EXERCISE DESCRIPTION
In the entries below, the word "vous" appears on some lines. Copy each of those lines.
%%
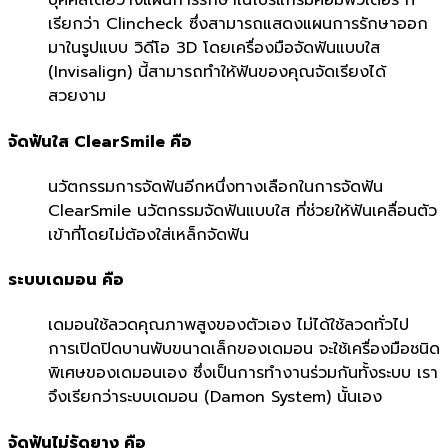
บุคคลโดยวางแผนการรักษาในโปรแกรมคอมพิวเตอร์ ที่
เรียกว่า Clincheck ซึ่งสามารถแสดงแผนการรักษาออก
มาในรูปแบบ วิดีโอ 3D โดยเครื่องมือจัดฟันแบบใส
(Invisalign) นี้สามารถทำให้ฟันของคุณจัดเรียงได้
สวยงาม
จัดฟันใส ClearSmile คือ
นวัตกรรมการจัดฟันอีกหนึ่งทางเลือกในการจัดฟัน
ClearSmile นวัตกรรมจัดฟันแบบใส ที่ช่วยให้ฟันเคลื่อนตัว
เข้าที่โดยไม่ต้องใส่เหล็กจัดฟัน
ระบบเดมอน คือ
เดมอนใช้ลวดคุณภาพสูงของตัวเอง ไม่ได้ใช้ลวดทั่วไป
การเปิดปิดบานพับขนาดเล็กของเดมอน จะใช้เครื่องมือชนิด
พิเศษของเดมอนเอง ซึ่งเป็นการทำงานร่วมกันทั้งระบบ เรา
จึงเรียกว่าระบบเดมอน (Damon System) นั้นเอง
จัดฟันไม่รัดยาง คือ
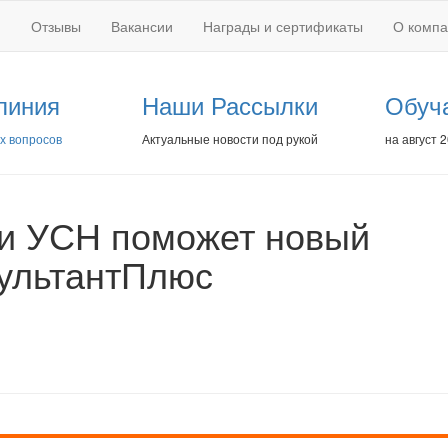
Отзывы
Вакансии
Награды и сертификаты
О комп
линия
Наши Рассылки
Обуч
х вопросов
Актуальные новости под рукой
на август 
ри УСН поможет новый
сультантПлюс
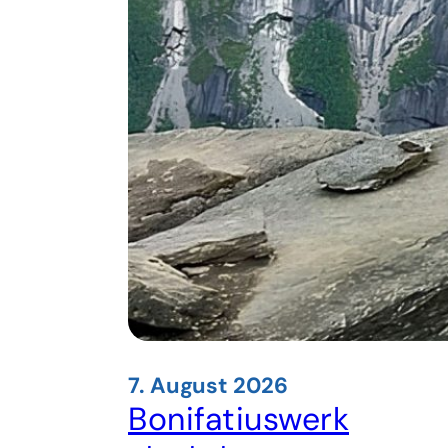
7. August 2026
Bonifatiuswerk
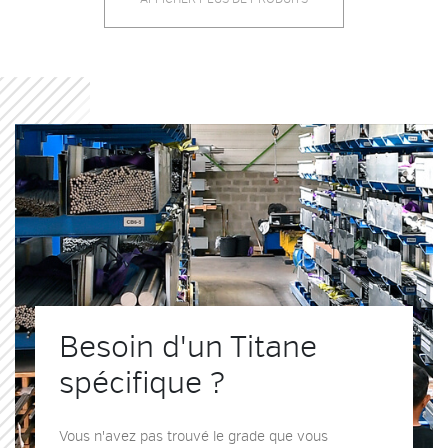
Besoin d'un Titane
spécifique ?
Vous n'avez pas trouvé le grade que vous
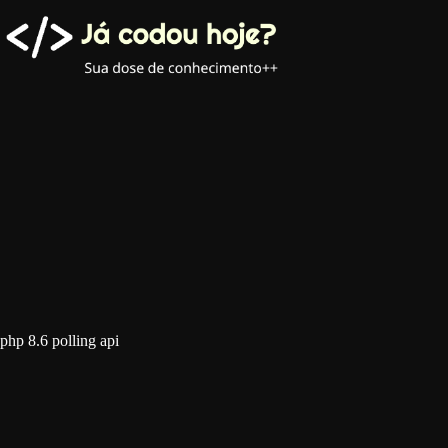
Pular
para
o
conteúdo
php 8.6 polling api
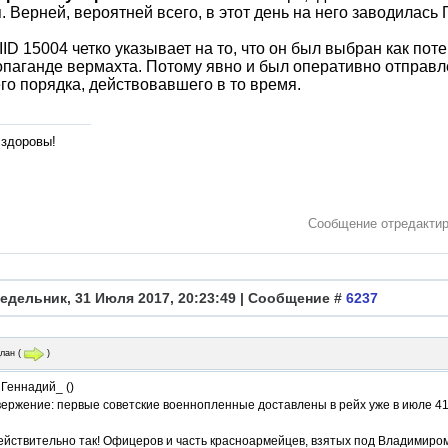
. Верней, вероятней всего, в этот день на него заводилась
IID 15004 четко указывает на то, что он был выбран как по
паганде вермахта. Потому явно и был оперативно отправлен
го порядка, действовавшего в то время.
 здоровы!
Сообщение отредакти
едельник, 31 Июля 2017, 20:23:49 | Сообщение #
6237
лан
(
)
Геннадий_ ()
ержение: первые советские военнопленные доставлены в рейх уже в июле 41
ействительно так! Офицеров и часть красноармейцев, взятых под Владимиро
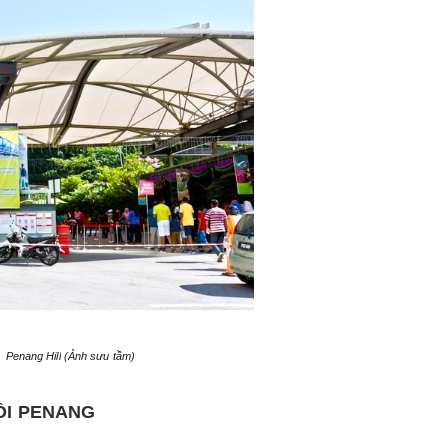
Penang Hill (Ảnh sưu tầm)
ỒI PENANG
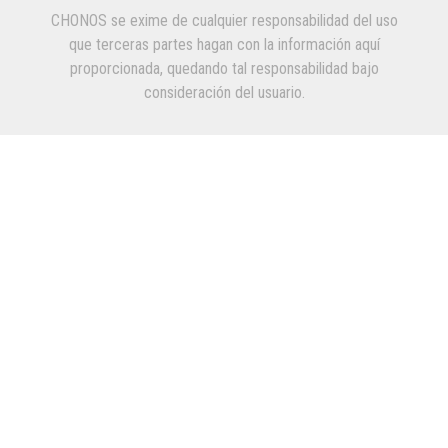
CHONOS se exime de cualquier responsabilidad del uso
que terceras partes hagan con la información aquí
proporcionada, quedando tal responsabilidad bajo
consideración del usuario.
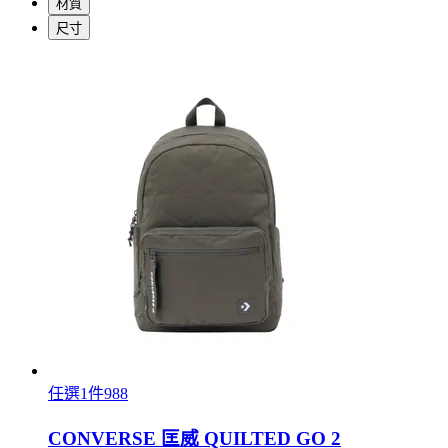
材質
尺寸
任選1件988
CONVERSE 匡威 QUILTED GO 2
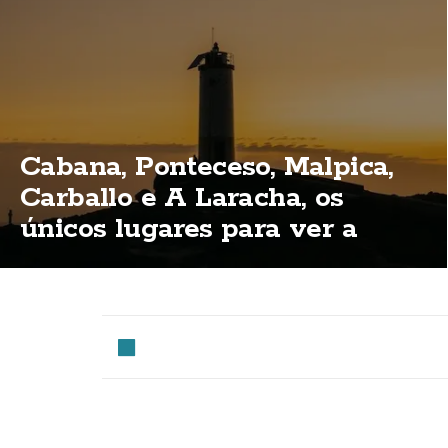
Cabana, Ponteceso, Malpica,
Carballo e A Laracha, os
únicos lugares para ver a
eclipse total na Costa da
Morte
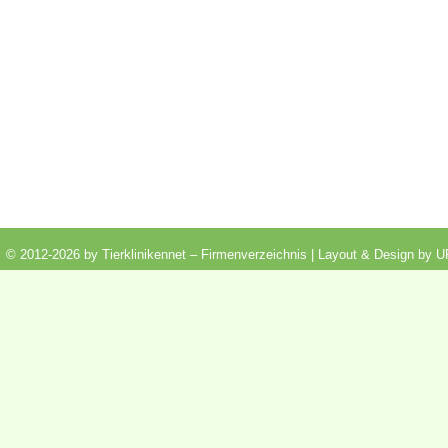
© 2012-2026 by Tierklinikennet – Firmenverzeichnis | Layout & Design by
U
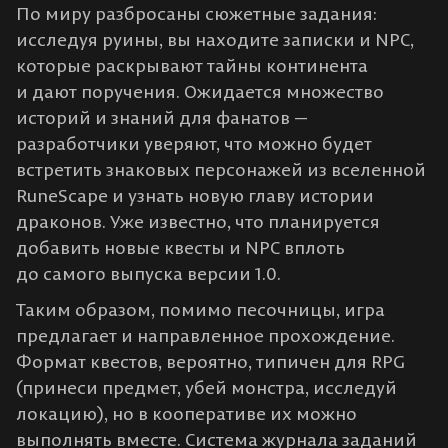
По миру разбросаны сюжетные задания:
исследуя руины, вы находите записки и NPC,
которые раскрывают тайны континента
и дают поручения. Ожидается множество
историй и знаний для фанатов —
разработчики уверяют, что можно будет
встретить знаковых персонажей из вселенной
RuneScape и узнать новую главу истории
драконов​. Уже известно, что планируется
добавить новые квесты и NPC вплоть
до самого выпуска версии 1.0​.
Таким образом, помимо песочницы, игра
предлагает и направленное прохождение.
Формат квестов, вероятно, типичен для RPG
(принеси предмет, убей монстра, исследуй
локацию), но в кооперативе их можно
выполнять вместе. Система журнала заданий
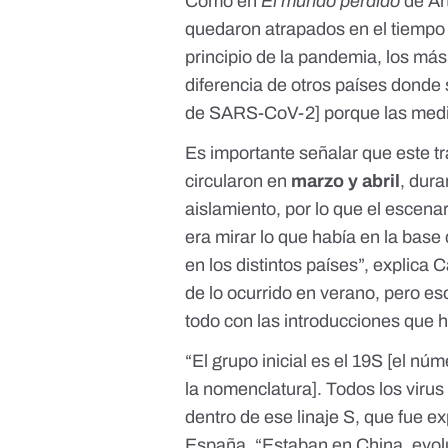
Como en
El mundo perdido
de Ar
quedaron atrapados en el tiempo 
principio de la pandemia, los más
diferencia de otros países donde
de SARS-CoV-2] porque las medida
Es importante señalar que este tr
circularon en
marzo y abril
, dur
aislamiento, por lo que el escenar
era mirar lo que había en la base
en los distintos países”, explic
de lo ocurrido en verano, pero es
todo con las introducciones que 
“El grupo inicial es el 19S [el n
la nomenclatura]. Todos los viru
dentro de ese linaje S, que fue 
España. “Estaban en China, evolu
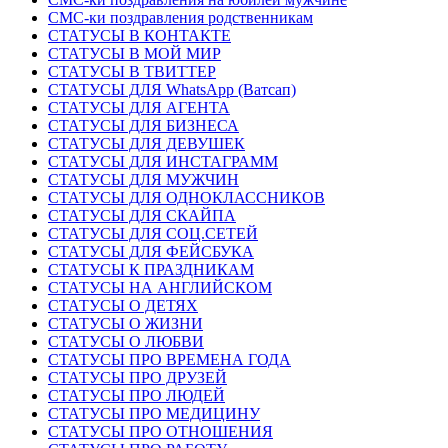
СМС-ки поздравления родственникам
СТАТУСЫ В КОНТАКТЕ
СТАТУСЫ В МОЙ МИР
СТАТУСЫ В ТВИТТЕР
СТАТУСЫ ДЛЯ WhatsApp (Ватсап)
СТАТУСЫ ДЛЯ АГЕНТА
СТАТУСЫ ДЛЯ БИЗНЕСА
СТАТУСЫ ДЛЯ ДЕВУШЕК
СТАТУСЫ ДЛЯ ИНСТАГРАММ
СТАТУСЫ ДЛЯ МУЖЧИН
СТАТУСЫ ДЛЯ ОДНОКЛАССНИКОВ
СТАТУСЫ ДЛЯ СКАЙПА
СТАТУСЫ ДЛЯ СОЦ.СЕТЕЙ
СТАТУСЫ ДЛЯ ФЕЙСБУКА
СТАТУСЫ К ПРАЗДНИКАМ
СТАТУСЫ НА АНГЛИЙСКОМ
СТАТУСЫ О ДЕТЯХ
СТАТУСЫ О ЖИЗНИ
СТАТУСЫ О ЛЮБВИ
СТАТУСЫ ПРО ВРЕМЕНА ГОДА
СТАТУСЫ ПРО ДРУЗЕЙ
СТАТУСЫ ПРО ЛЮДЕЙ
СТАТУСЫ ПРО МЕДИЦИНУ
СТАТУСЫ ПРО ОТНОШЕНИЯ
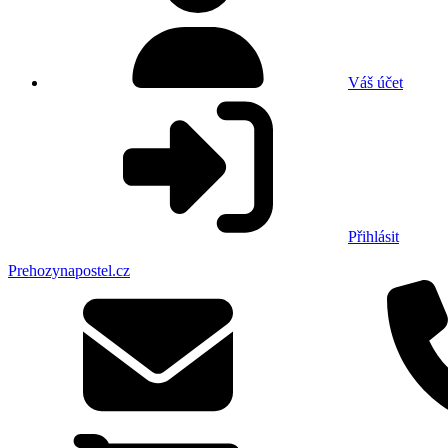
Váš účet
Přihlásit
Prehozynapostel.cz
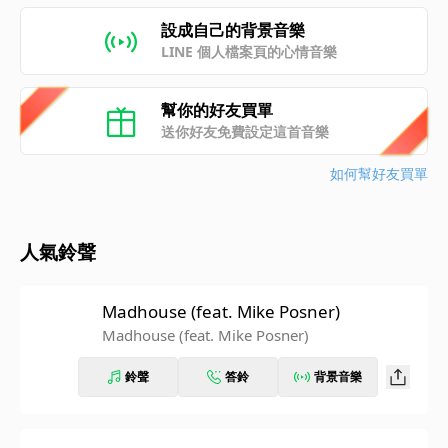
設成自己的背景音樂
LINE 個人檔案頁的心情音樂
幫你的好友買單
送你好友免費設定這首音樂
如何幫好友買單
人氣鈴聲
Madhouse (feat. Mike Posner)
Madhouse (feat. Mike Posner)
鈴聲
答鈴
背景音樂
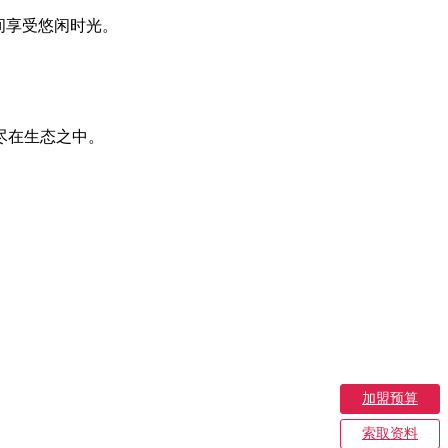
间享受悠闲时光。
尽在生态之中。
。
加盟预算
索取资料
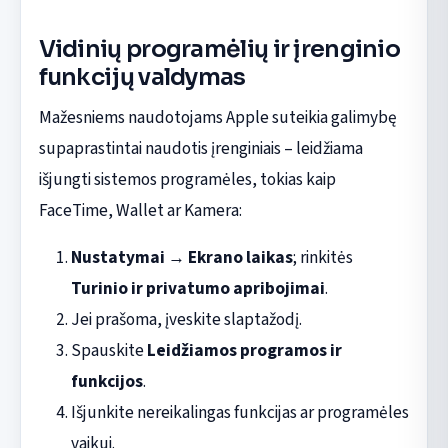
Vidinių programėlių ir įrenginio
funkcijų valdymas
Mažesniems naudotojams Apple suteikia galimybę
supaprastintai naudotis įrenginiais – leidžiama
išjungti sistemos programėles, tokias kaip
FaceTime, Wallet ar Kamera:
Nustatymai
→
Ekrano laikas
; rinkitės
Turinio ir privatumo apribojimai
.
Jei prašoma, įveskite slaptažodį.
Spauskite
Leidžiamos programos ir
funkcijos
.
Išjunkite nereikalingas funkcijas ar programėles
vaikui.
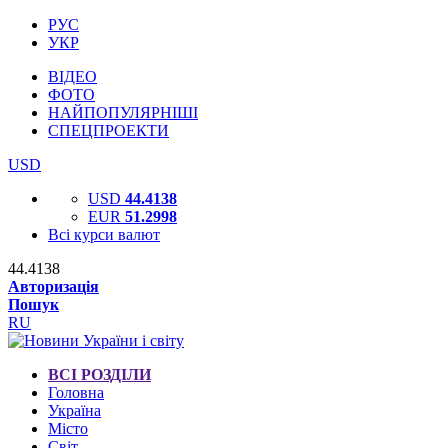
РУС
УКР
ВІДЕО
ФОТО
НАЙПОПУЛЯРНІШІ
СПЕЦПРОЕКТИ
USD
USD
44.4138
EUR
51.2998
Всі курси валют
44.4138
Авторизація
Пошук
RU
ВСІ РОЗДІЛИ
Головна
Україна
Місто
Світ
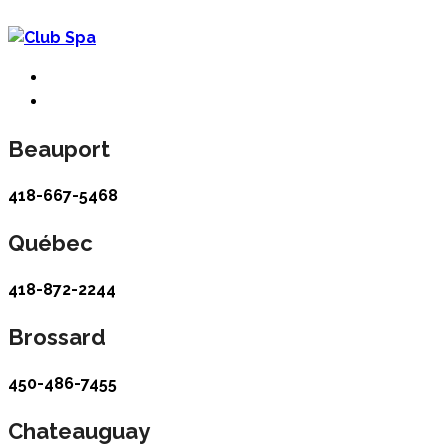
Beauport
418-667-5468
Québec
418-872-2244
Brossard
450-486-7455
Chateauguay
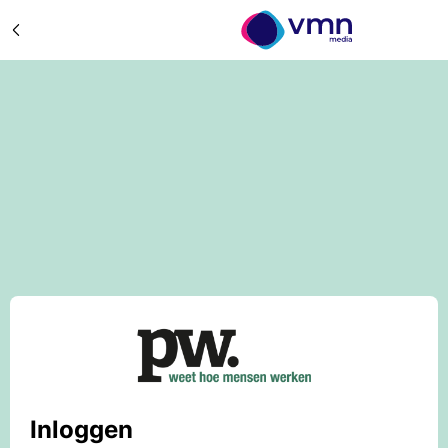
Inloggen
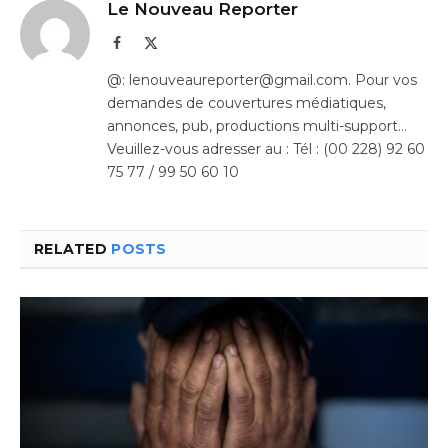
Le Nouveau Reporter
Facebook
X
(Twitter)
@: lenouveaureporter@gmail.com. Pour vos
demandes de couvertures médiatiques,
annonces, pub, productions multi-support…
Veuillez-vous adresser au : Tél : (00 228) 92 60
75 77 / 99 50 60 10
RELATED
POSTS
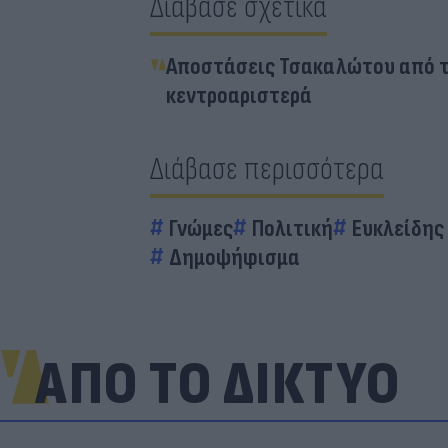
Διάβασε σχετικά
Αποστάσεις Τσακαλώτου από τον
κεντροαριστερά
Διάβασε περισσότερα
Γνώμες
Πολιτική
Ευκλείδης
Δημοψήφισμα
ΑΠΟ ΤΟ ΔΙΚΤΥΟ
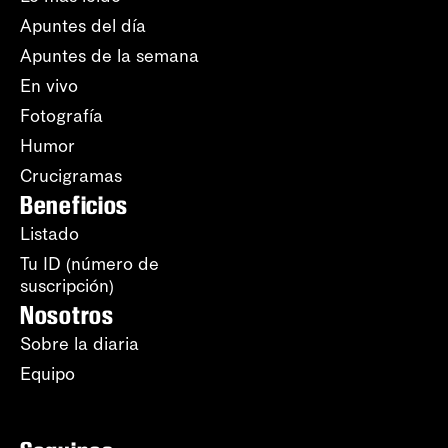
Apuntes del día
Apuntes de la semana
En vivo
Fotografía
Humor
Crucigramas
Beneficios
Listado
Tu ID (número de
suscripción)
Nosotros
Sobre la diaria
Equipo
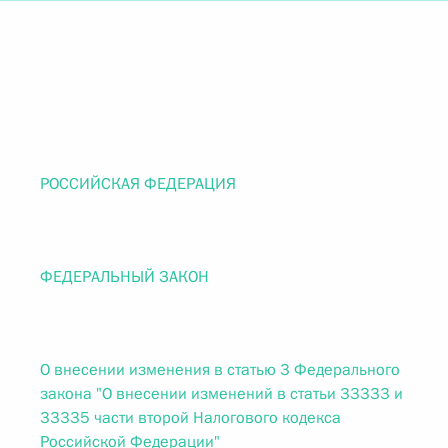
РОССИЙСКАЯ ФЕДЕРАЦИЯ
ФЕДЕРАЛЬНЫЙ ЗАКОН
О внесении изменения в статью 3 Федерального
закона "О внесении изменений в статьи 33333 и
33335 части второй Налогового кодекса
Российской Федерации"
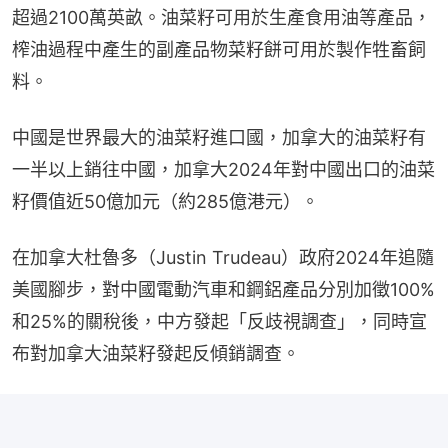
超過2100萬英畝。油菜籽可用於生產食用油等產品，
榨油過程中產生的副產品物菜籽餅可用於製作牲畜飼
料。
中國是世界最大的油菜籽進口國，加拿大的油菜籽有
一半以上銷往中國，加拿大2024年對中國出口的油菜
籽價值近50億加元（約285億港元）。
在加拿大杜魯多（Justin Trudeau）政府2024年追隨
美國腳步，對中國電動汽車和鋼鋁產品分別加徵100%
和25%的關稅後，中方發起「反歧視調查」，同時宣
布對加拿大油菜籽發起反傾銷調查。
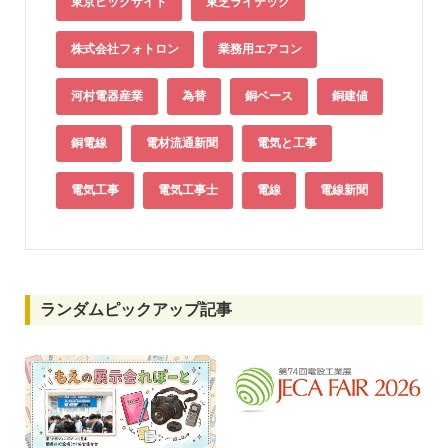
東京ビッグサイト
東芝ライテック
株式会社フォトロン
業務用エアコン
河村電器産業
為替
銅ベース
銅建値
銅電線
電材流通新聞
電気と工事
電気工事
電気工事士
電線
電線新聞
ランダムピックアップ記事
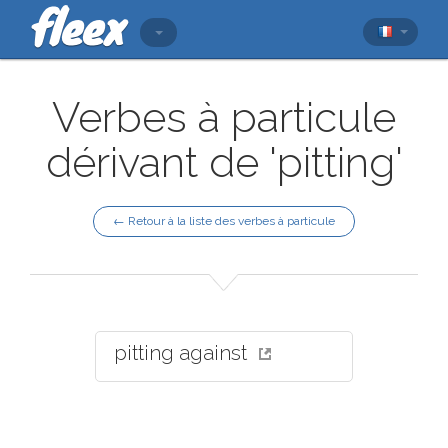
Verbes à particule
dérivant de 'pitting'
← Retour à la liste des verbes à particule
pitting against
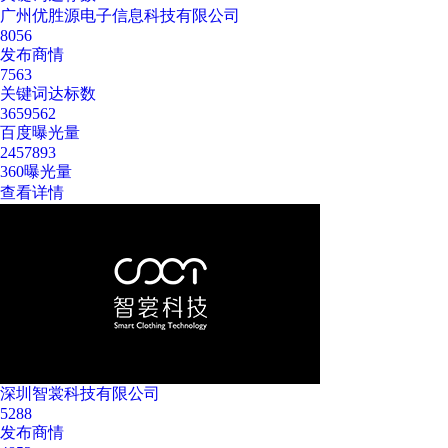
广州优胜源电子信息科技有限公司
8056
发布商情
7563
关键词达标数
3659562
百度曝光量
2457893
360曝光量
查看详情
深圳智裳科技有限公司
5288
发布商情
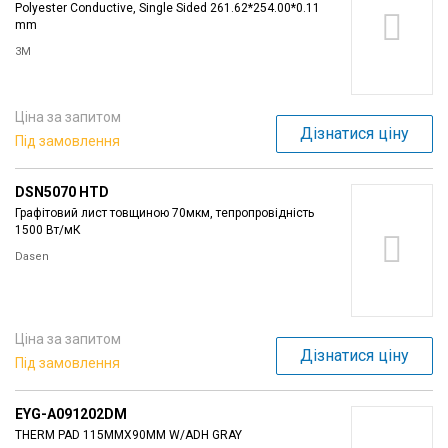
Polyester Conductive, Single Sided 261.62*254.00*0.11
mm
3M
Ціна за запитом
Дізнатися ціну
Під замовлення
DSN5070 HTD
Графітовий лист товщиною 70мкм, тепропровідність
1500 Вт/мК
Dasen
Ціна за запитом
Дізнатися ціну
Під замовлення
EYG-A091202DM
THERM PAD 115MMX90MM W/ADH GRAY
%%
RESULT OF THIS EXERCISE
Vous n'avez pas trouvé le grade que vous
Veuillez-vous adresser au : Tél : (00 228) 92 60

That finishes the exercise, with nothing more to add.